Those who have followed my posts, both via the blog and Twitter-sphere will now that 2017 saw many struggles on the work front.
Egotistical managers who advised me to “grow a pair a balls” on numerous occasions.
Other senior members swearing at me in front of film crews while out on events.
Yes, both were very aware of my medical history.
I’ve been at my agency for over five years, in fact, it would have been six come April but as of 19th December 2018, I handed in my notice.
To say I was happy would be a lie. A relief? Possibly.
It’s definitely been harder to leave because of the amount of time I’ve been there and then there’s the bastard called depression.
I convinced myself that no new agency would take me on or that I wouldn’t cope with the interview process.
I can’t begin to tell you how many interviews I cancelled out of fear of failing or having a panic attack mid presentation.
I have no idea if this job is the right one or if I’ll love the work as much as my current but what I do know is that, I was calm when meeting them.
A calm I haven’t felt for a while.
So relaxed we chatted for an hour and a half which, I thought was pretty good for a first interview.
I start the new job on 29th January and I am excited. Nervous but excited for the new challenge, working with new people (& hopefully, patient management).
I have taken the “new year, new me” quite literally.
Reading through my Twitter timeline, I’ve spotted several accounts who are, unfortunately, struggling with management within their team.

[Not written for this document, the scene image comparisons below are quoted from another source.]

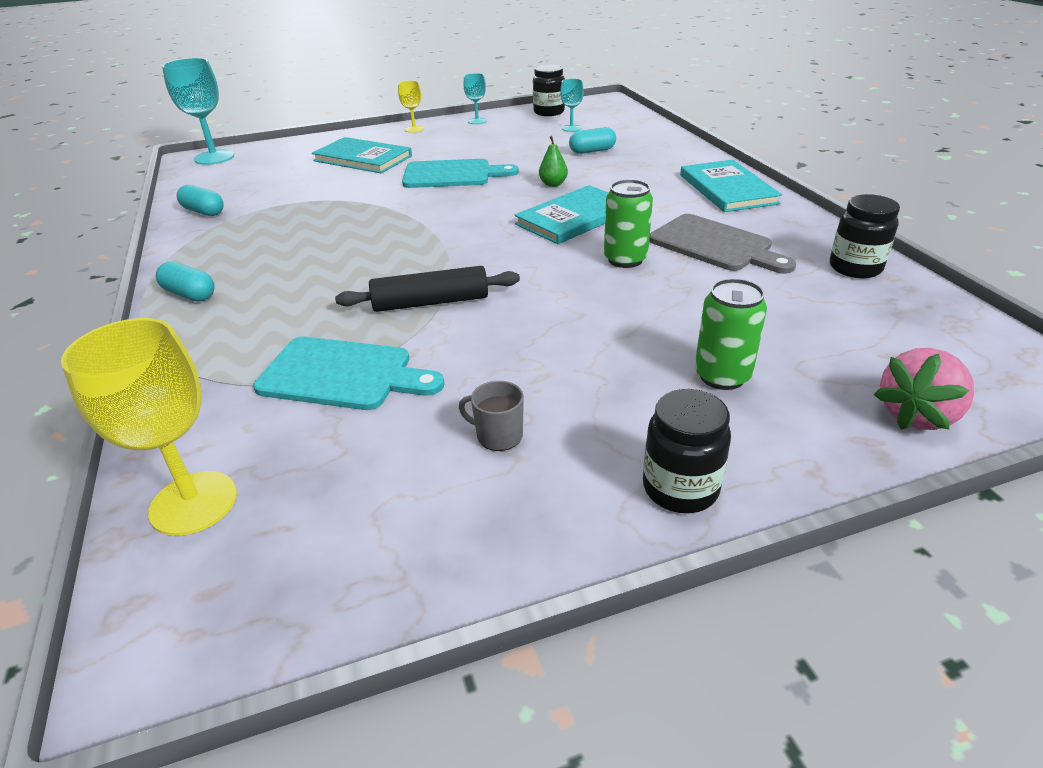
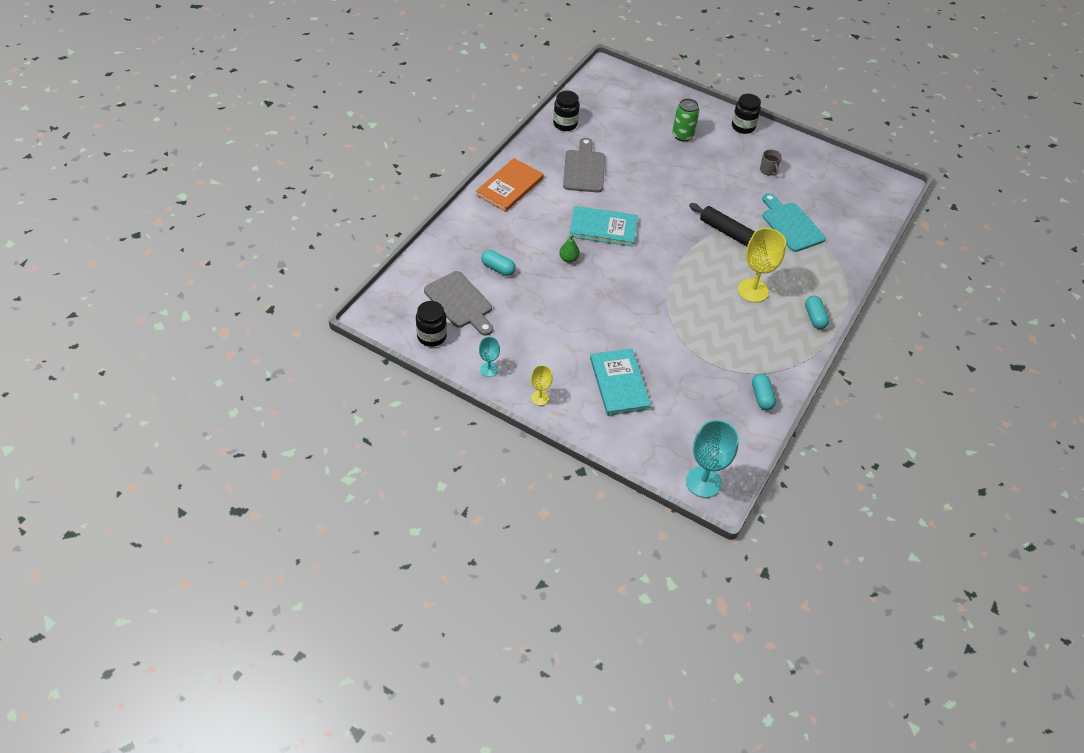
camera: 135 degrees left, 15 degrees up
(193, 503) = (867, 215): yellow goblet -> yellow goblet (753, 290)
(452, 174) = (598, 314): turquoise cutting board -> none
(571, 128) = (460, 302): turquoise goblet -> grey cutting board
(625, 259) = (627, 191): green can -> none
(727, 189) = (509, 186): turquoise book -> orange book
(917, 415) = (657, 93): pink strawberry -> none

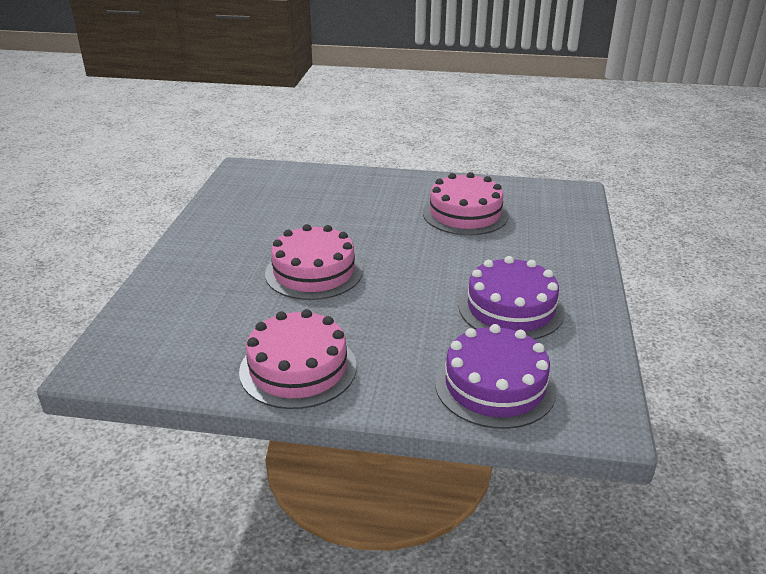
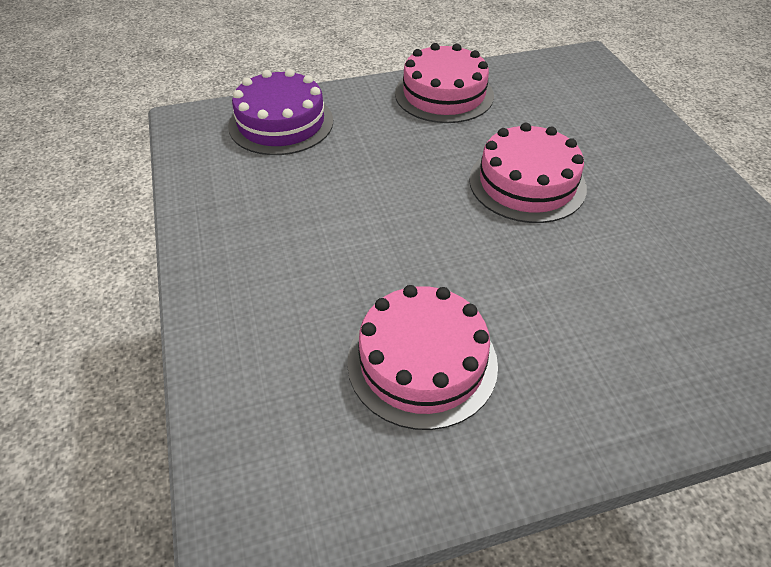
camera: 155 degrees right, 15 degrees up
(511, 308) = (290, 201): purple cake -> none

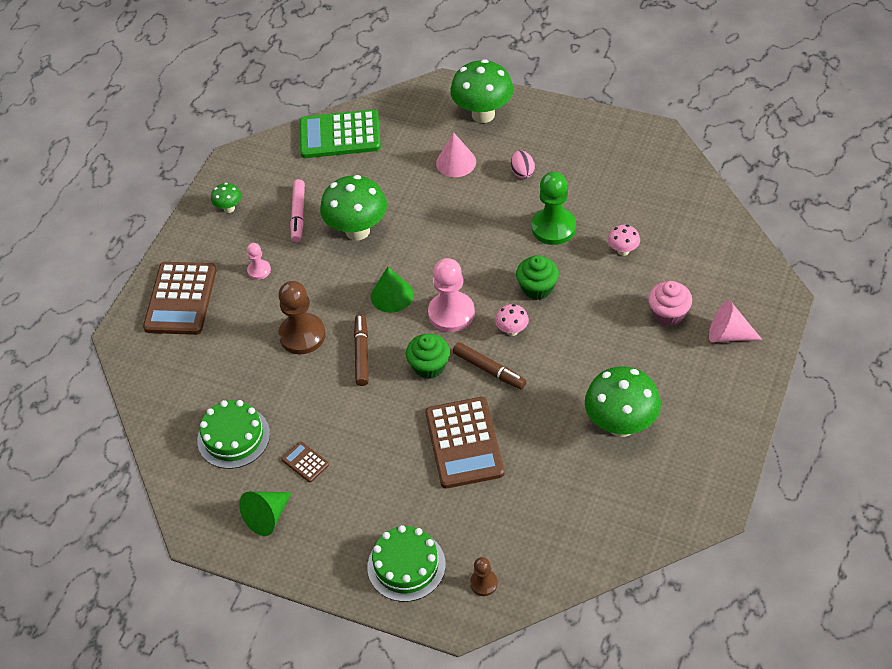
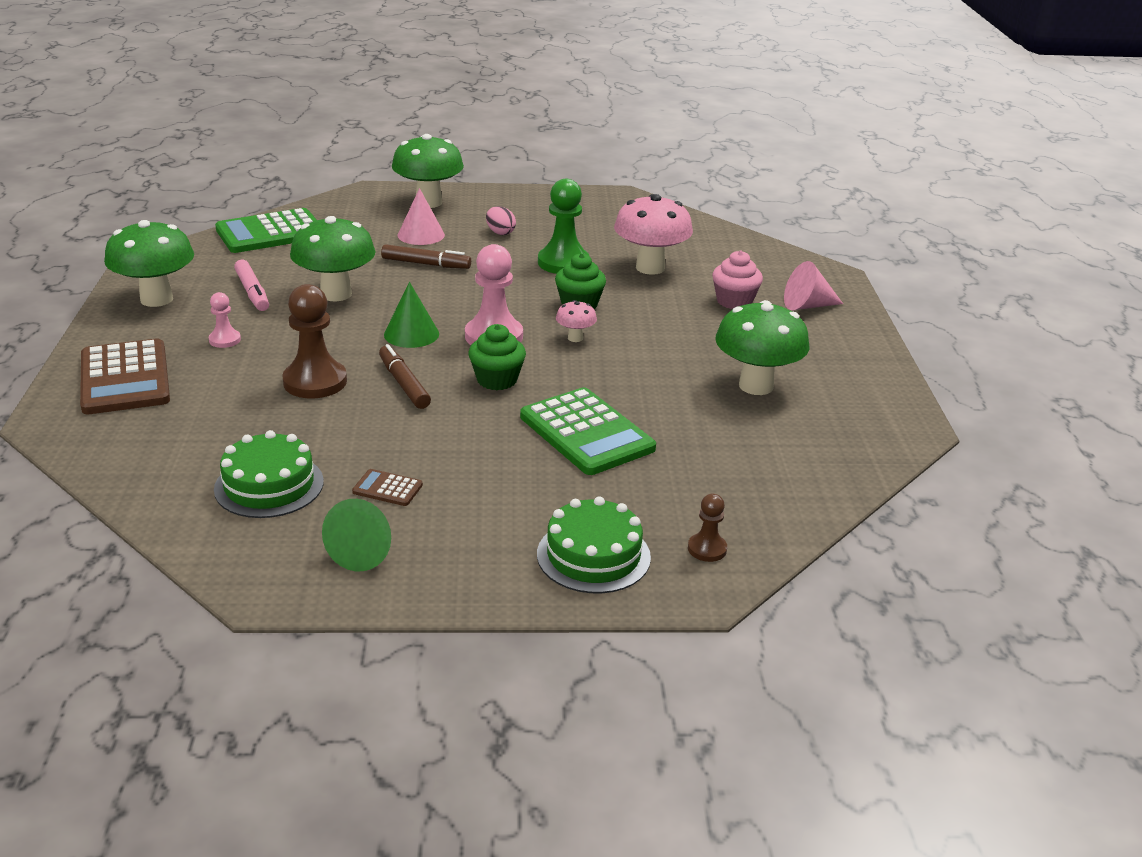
camera: 30 degrees left, 20 degrees down
(229, 208) = (156, 299): green mushroom -> green mushroom, size x2.12
(464, 443) = (586, 433): brown calculator -> green calculator
(489, 370) = (571, 370): brown marker -> brown marker (426, 264)
(623, 251) = (650, 268): pink mushroom -> pink mushroom, size x2.12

I tell myself that there will always be one.
There’ll always be the one person you struggle to get on with, work with, talk to.
That doesn’t make it okay. It’s one of those harsh facts of life that we can’t get on with everyone we meet.
But, I would definitely advise people to keep their options open. We are never tied down to a role.
We must give ourselves a work/life balance.
To live to work and not the other way round.
I’ll come back to you in a month when I’ve started the new role but for now, knowing I’m leaving is like a weight off my shoulders and for that, I’m thankful.